O clima em relação à infraestrutura em Boa Esperança do Norte - MT é predominantemente negativo, com um score de 55/100. O debate local é marcado por uma percepção de negligência em áreas periféricas e insatisfação com a manutenção básica. O sentimento do eleitorado reflete frustração, especialmente quanto à qualidade das vias e serviços essenciais. Embora a administração municipal tente comunicar suas ações via canais oficiais, a narrativa dominante nas redes sociais e em plataformas de denúncia é de abandono, evidenciando um descompasso entre a entrega institucional e a experiência real do cidadão no cotidiano urbano e rural. A infraestrutura, portanto, posiciona-se como um ponto crítico de desgaste para a gestão local, onde a demanda por melhorias imediatas supera as respostas governamentais apresentadas até o momento.
A pauta de infraestrutura no município concentra-se em gargalos históricos e urgências sazonais. As evidências apontam para problemas crônicos de pavimentação e drenagem, com destaque para denúncias específicas de moradores do Km-25, que relatam situação de abandono. O debate é alimentado por publicações em redes sociais e registros em plataformas de reclamação, onde termos como 'buraco', 'transporte' e 'lixo' são recorrentes. A Secretaria Municipal de Obras, Transportes e Serviços Públicos (SEMOTS) é o órgão central na gestão desses temas, mas a eficácia de suas intervenções é questionada publicamente. Além disso, a questão do saneamento e a gestão de resíduos sólidos aparecem como pontos de atrito, evidenciando que a infraestrutura básica não tem acompanhado a necessidade de expansão e manutenção do município.
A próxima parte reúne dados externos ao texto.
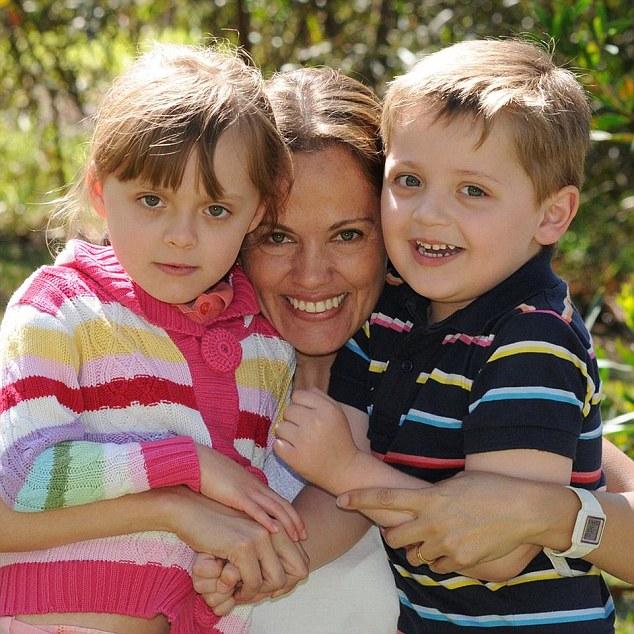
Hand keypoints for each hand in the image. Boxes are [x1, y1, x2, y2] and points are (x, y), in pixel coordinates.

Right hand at [193, 520, 308, 610]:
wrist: (190, 510)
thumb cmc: (217, 523)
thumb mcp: (247, 531)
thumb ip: (264, 544)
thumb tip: (279, 569)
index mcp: (279, 524)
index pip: (301, 561)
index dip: (290, 580)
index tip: (271, 589)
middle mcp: (275, 528)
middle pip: (295, 572)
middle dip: (278, 589)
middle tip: (257, 595)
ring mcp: (260, 536)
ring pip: (276, 579)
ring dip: (261, 593)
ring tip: (245, 594)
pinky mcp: (242, 546)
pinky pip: (253, 581)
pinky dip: (245, 591)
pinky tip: (234, 590)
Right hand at [196, 445, 304, 540]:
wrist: (196, 461)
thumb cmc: (208, 475)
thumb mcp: (228, 486)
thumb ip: (237, 497)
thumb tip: (240, 512)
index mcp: (254, 484)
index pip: (278, 500)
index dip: (291, 514)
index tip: (299, 528)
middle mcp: (255, 486)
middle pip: (282, 504)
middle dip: (295, 521)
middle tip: (305, 536)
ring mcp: (247, 490)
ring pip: (274, 507)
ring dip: (288, 523)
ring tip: (297, 537)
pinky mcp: (236, 495)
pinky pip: (255, 509)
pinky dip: (267, 520)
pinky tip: (276, 531)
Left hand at [273, 388, 361, 492]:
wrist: (344, 469)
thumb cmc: (340, 439)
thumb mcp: (337, 413)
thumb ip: (320, 397)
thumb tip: (300, 391)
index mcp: (326, 409)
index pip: (298, 396)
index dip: (300, 405)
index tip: (306, 415)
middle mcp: (315, 422)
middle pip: (288, 410)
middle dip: (293, 419)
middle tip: (303, 430)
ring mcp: (304, 441)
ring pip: (280, 427)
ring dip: (287, 433)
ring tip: (299, 441)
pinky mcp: (295, 458)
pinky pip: (277, 445)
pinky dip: (282, 448)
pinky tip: (293, 450)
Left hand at [337, 472, 540, 573]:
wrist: (524, 510)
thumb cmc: (491, 488)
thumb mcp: (456, 483)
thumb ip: (432, 495)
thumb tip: (420, 503)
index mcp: (429, 498)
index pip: (385, 499)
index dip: (360, 499)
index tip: (341, 499)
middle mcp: (432, 522)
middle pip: (394, 536)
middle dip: (393, 535)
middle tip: (399, 531)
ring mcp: (446, 544)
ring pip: (415, 555)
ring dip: (417, 549)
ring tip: (432, 538)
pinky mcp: (461, 561)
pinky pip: (438, 566)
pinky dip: (439, 559)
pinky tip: (452, 547)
A análise do engajamento revela que as denúncias de abandono em localidades específicas, como o Km-25, geram maior tração e ressonância entre os munícipes do que as notas de esclarecimento da prefeitura. O volume de reações negativas em posts que expõem buracos e falhas no transporte indica que a população utiliza as redes sociais como principal canal de pressão política diante da ineficiência percebida nos canais oficiais. Há um padrão de 'corroboração ampla', onde diferentes usuários reiteram as mesmas falhas estruturais, transformando queixas individuais em um sentimento coletivo de insatisfação. A presença de reclamações em sites de defesa do consumidor reforça que a precariedade dos serviços de infraestrutura é vista não apenas como um problema técnico, mas como uma falha na prestação de serviços públicos essenciais.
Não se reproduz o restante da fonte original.